Recognize slavery in the so-called “works of the flesh” and recognize freedom in the “fruits of the spirit.” The list of the works of the flesh is long and specific; the list of the fruits of the Spirit is short and sweet, and oddly vague. (Paradise is less interesting than hell.) These sins don’t feel like slavery; they feel more like strategies for dealing with slavery. They feel like ways to forget your suffering for a while. Or to actually do something about your suffering. Some of the strategies don’t sound like fun, like “strife, jealousy, anger, quarrels, dissensions, factions,” but those strategies are seductive and they feel righteous when you are caught up in them. Most of you avoid fighting, but don’t you feel righteous when you’re in the middle of a fight you had tried to avoid?

So here is where we come to prayer. We are used to praying for what we want, but we have to learn to want what we pray for. We pray for what we desire, and we keep praying in order to desire what we pray for. We pray for God’s kingdom to come in order desire that kingdom and what that kingdom brings.

This is why it’s important to pray more than the prayers we make up ourselves. Yes, you need to pray for your own desires, but you need to develop your desires, you pray the prayers that have been written down by other people, the prayers that are still a bit beyond you, the prayers you don’t yet understand. You pray the Psalms beyond your understanding, the prayers of the liturgy, the prayers of the Christian tradition, praying things you never thought to pray for, to develop your desires. You can pray for what you desire, but you can also desire what you pray for. Pray outside yourself, pray beyond your current boundaries.

Pray to want what is freedom in reality. Who wants to be generous? Who wants to be patient? The fruits of the Spirit. Who wants self-control? Nobody likes to be told, “Control yourself.” If someone says of you that you are “controlled,” that means you are no fun, or you can’t access your emotions. It’s an insult, it’s feeling constricted. When Jesus rebukes his disciples on their desire for righteous judgment, he’s inviting them to freedom, to cross the boundary from the normal life of paying-back into the moving stream of love, joy, and peace.
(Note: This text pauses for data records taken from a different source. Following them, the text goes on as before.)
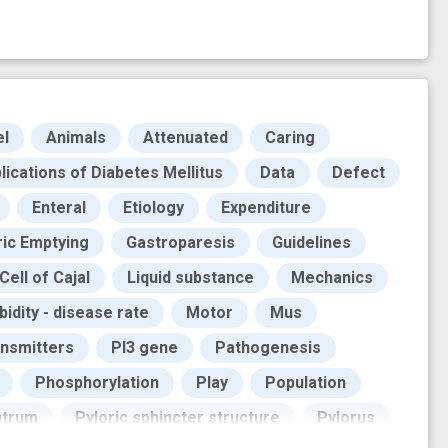
el
Animals
Attenuated
Caring
ications of Diabetes Mellitus
Data
Defect
Enteral
Etiology
Expenditure
ric Emptying
Gastroparesis
Guidelines
 Cell of Cajal
Liquid substance
Mechanics
idity - disease rate
Motor
Mus
nsmitters
PI3 gene
Pathogenesis
Phosphorylation
Play
Population
ntrum
Pyloric sphincter structure
Pylorus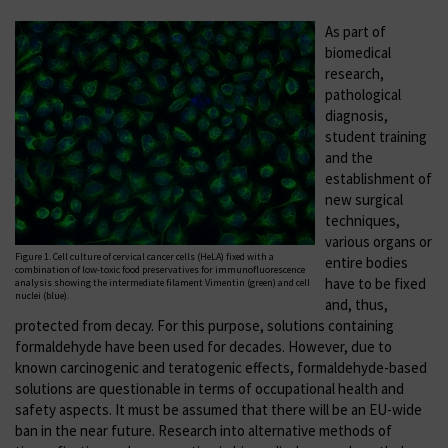
As part of
biomedical
research,
pathological
diagnosis,
student training
and the
establishment of
new surgical
techniques,
various organs or
Figure 1. Cell culture of cervical cancer cells (HeLA) fixed with a
entire bodies
combination of low-toxic food preservatives for immunofluorescence
have to be fixed
analysis showing the intermediate filament Vimentin (green) and cell
nuclei (blue).
and, thus,
protected from decay. For this purpose, solutions containing
formaldehyde have been used for decades. However, due to
known carcinogenic and teratogenic effects, formaldehyde-based
solutions are questionable in terms of occupational health and
safety aspects. It must be assumed that there will be an EU-wide
ban in the near future. Research into alternative methods of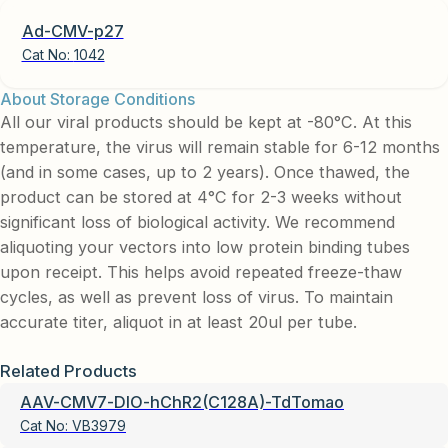
Ad-CMV-p27
Cat No:
1042
About Storage Conditions
All our viral products should be kept at -80°C. At this
temperature, the virus will remain stable for 6-12 months
(and in some cases, up to 2 years). Once thawed, the
product can be stored at 4°C for 2-3 weeks without
significant loss of biological activity. We recommend
aliquoting your vectors into low protein binding tubes
upon receipt. This helps avoid repeated freeze-thaw
cycles, as well as prevent loss of virus. To maintain
accurate titer, aliquot in at least 20ul per tube.
Related Products
AAV-CMV7-DIO-hChR2(C128A)-TdTomao
Cat No:
VB3979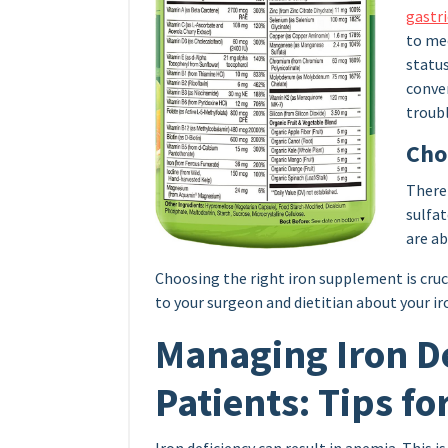
gastri
to me
status
conve
troub
Cho
There 
sulfat
are ab
Choosing the right iron supplement is crucia
to your surgeon and dietitian about your i
Managing Iron De
Patients: Tips fo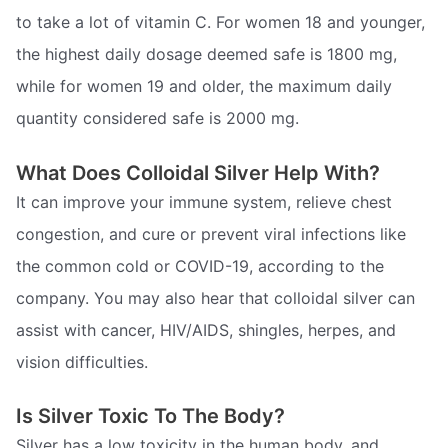
to take a lot of vitamin C. For women 18 and younger,
the highest daily dosage deemed safe is 1800 mg,
while for women 19 and older, the maximum daily
quantity considered safe is 2000 mg.
What Does Colloidal Silver Help With?
It can improve your immune system, relieve chest
congestion, and cure or prevent viral infections like
the common cold or COVID-19, according to the
company. You may also hear that colloidal silver can
assist with cancer, HIV/AIDS, shingles, herpes, and
vision difficulties.
Is Silver Toxic To The Body?
Silver has a low toxicity in the human body, and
We live on both sides of the boundary. The Kingdom side is fluid and dynamic, and it makes us nervous, while the normal side feels more solid and familiar. But the good news is that the two sides are unequal. On the Kingdom side, the fruit of the Spirit is successful and the works of the flesh are powerless. On the normal side the works of the flesh claim much success. But the fruits of the Spirit are no less powerful here as well, although in different ways, in ways that you can learn to recognize. It is his power that works on both sides of the boundary, and so you work it best by praying for it. And when you’re praying it’s like you’re breathing only on the one side, you’re breathing the fresh wind of that side instead of the stagnant air of this side. The breeze of the Spirit makes this urban jungle still a pleasant land.

Pray for what you desire, and pray so that you may desire what you pray for. Pray for that new job, if you desire it. And pray for faithfulness and gentleness and self-control, to desire to be faithful and gentle and self-controlled. Pray for patience, kindness, and generosity, so that you desire them. You pray for peace, you pray for joy, and you pray for love, to grow in your desire for them. The first fruit of the Spirit is love. You grow your love for others out of the love God has for you. You love God back with the love God has for you. The first way to love God is to pray.